Diketahui, Syahrul merupakan anggota Dewan Pakar Partai Nasdem. Ia bahkan menjadi satu dari tiga menteri asal partai besutan Surya Paloh itu sebelum mengundurkan diri.
"Apakah ada aliran dana ke NasDem, itu NasDem itu nanti masih didalami lagi," kata Wakil Ketua KPK Johanis Tanak kepada wartawan di gedung Merah Putih KPK, Kuningan Persada, Jakarta Selatan, Rabu, 11 Oktober.
Tanak menjelaskan Syahrul diduga mematok tarif berbeda bagi pegawainya yang wajib menyetor duit bulanan. Praktik ini dilakukannya selama menjabat sebagai Mentan.
Pungutan itu dikutip Syahrul melalui dua anak buahnya, Sekretaris Jenderal (Sekjen) Kementan Kasdi Subagyono dan Direktur Alat dan Mesin Pertanian Kementan Muhammad Hatta. Patokan duit yang diwajibkan disetor berkisar 4.000-10.000 dolar Amerika Serikat.
Uang tersebut dikumpulkan Kasdi dan Hatta melalui penyerahan tunai, transfer bank, ataupun pemberian barang. Kata Johanis, sumber uang yang digunakan di antaranya berasal dari realisasi anggaran Kementan yang sudah di mark up.
“Termasuk permintaan uang pada para vendor yang mendapatkan proyek di kementerian tersebut. Penerimaan uang melalui KS dan MH sebagai representasi sekaligus orang kepercayaan dari SYL dilakukan secara rutin tiap bulan dengan menggunakan pecahan mata uang asing,” ungkapnya.
BACA JUGA:
Berikutnya, uang tersebut digunakan untuk kepentingan pribadi Syahrul. Di antaranya membayar cicilan kartu kredit hingga membeli mobil Toyota Alphard.
“Sejauh ini uang yang dinikmati SYL bersama-sama dengan KS dan MH sejumlah sekitar Rp13,9 miliar dan penelusuran lebih mendalam masih terus dilakukan tim penyidik,” jelas Johanis.
Saat ini, Kasdi sudah ditahan di Rutan KPK. Sementara Syahrul serta Hatta tak memenuhi penyidik karena ada keperluan keluarga dan meminta penjadwalan ulang.

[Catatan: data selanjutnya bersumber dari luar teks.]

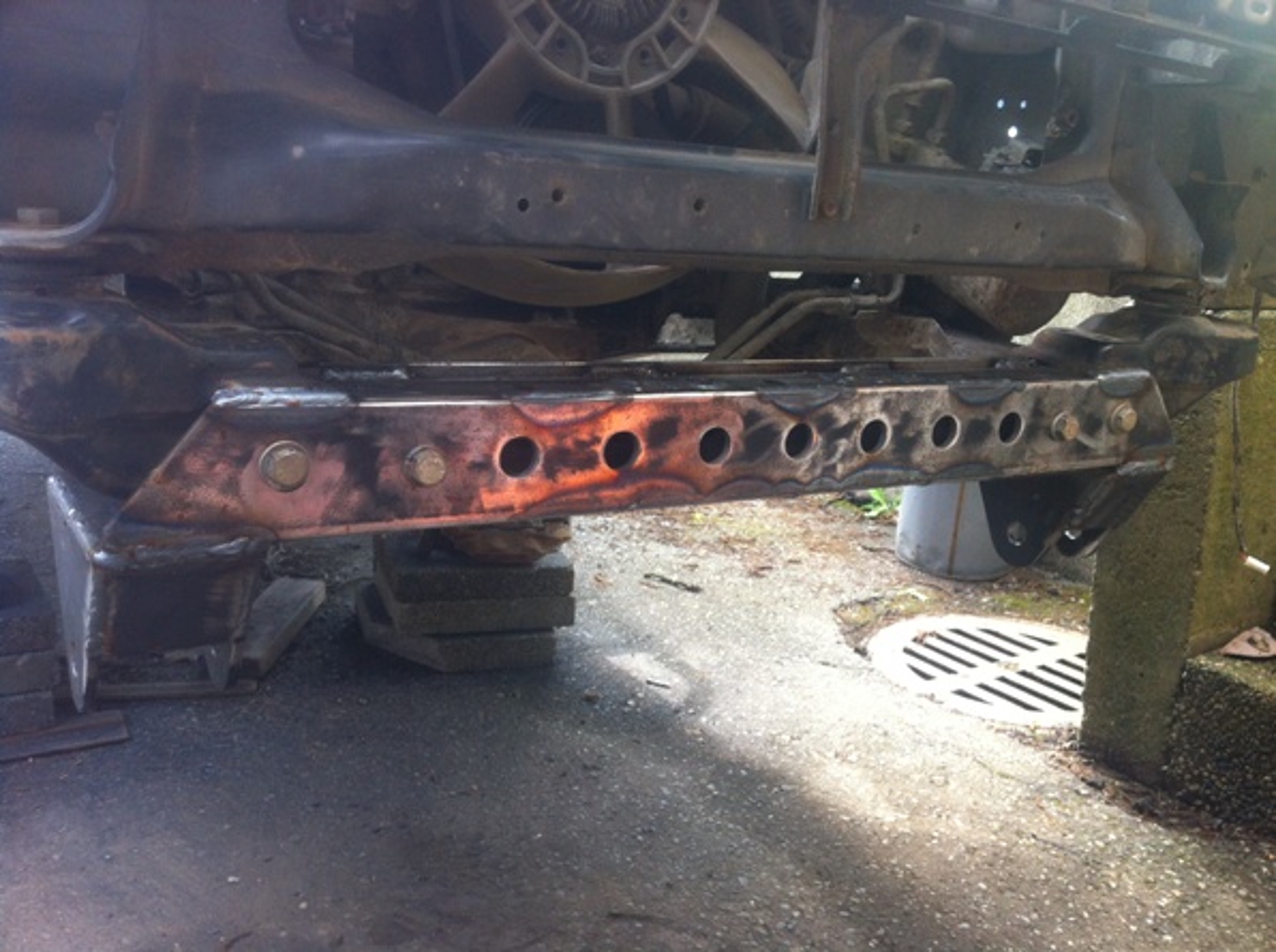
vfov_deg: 40.6
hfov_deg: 52.7
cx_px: 638
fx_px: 1288
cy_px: 476
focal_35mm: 35
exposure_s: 1/24
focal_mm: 3.85
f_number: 2.8
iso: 80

Akibat perbuatannya, tiga tersangka ini disangka melanggar Pasal 12 huruf e dan 12B Undang-Undang Republik Indonesia Nomor 31 Tahun 1999 tentang Pemberantasan Tindak Pidana Korupsi sebagaimana telah diubah dengan Undang-Undang Republik Indonesia Nomor 20 Tahun 2001 tentang Perubahan Atas Undang-Undang Republik Indonesia Nomor 31 Tahun 1999 tentang Pemberantasan Tindak Pidana Korupsi Jo Pasal 55 ayat (1) ke 1 KUHP.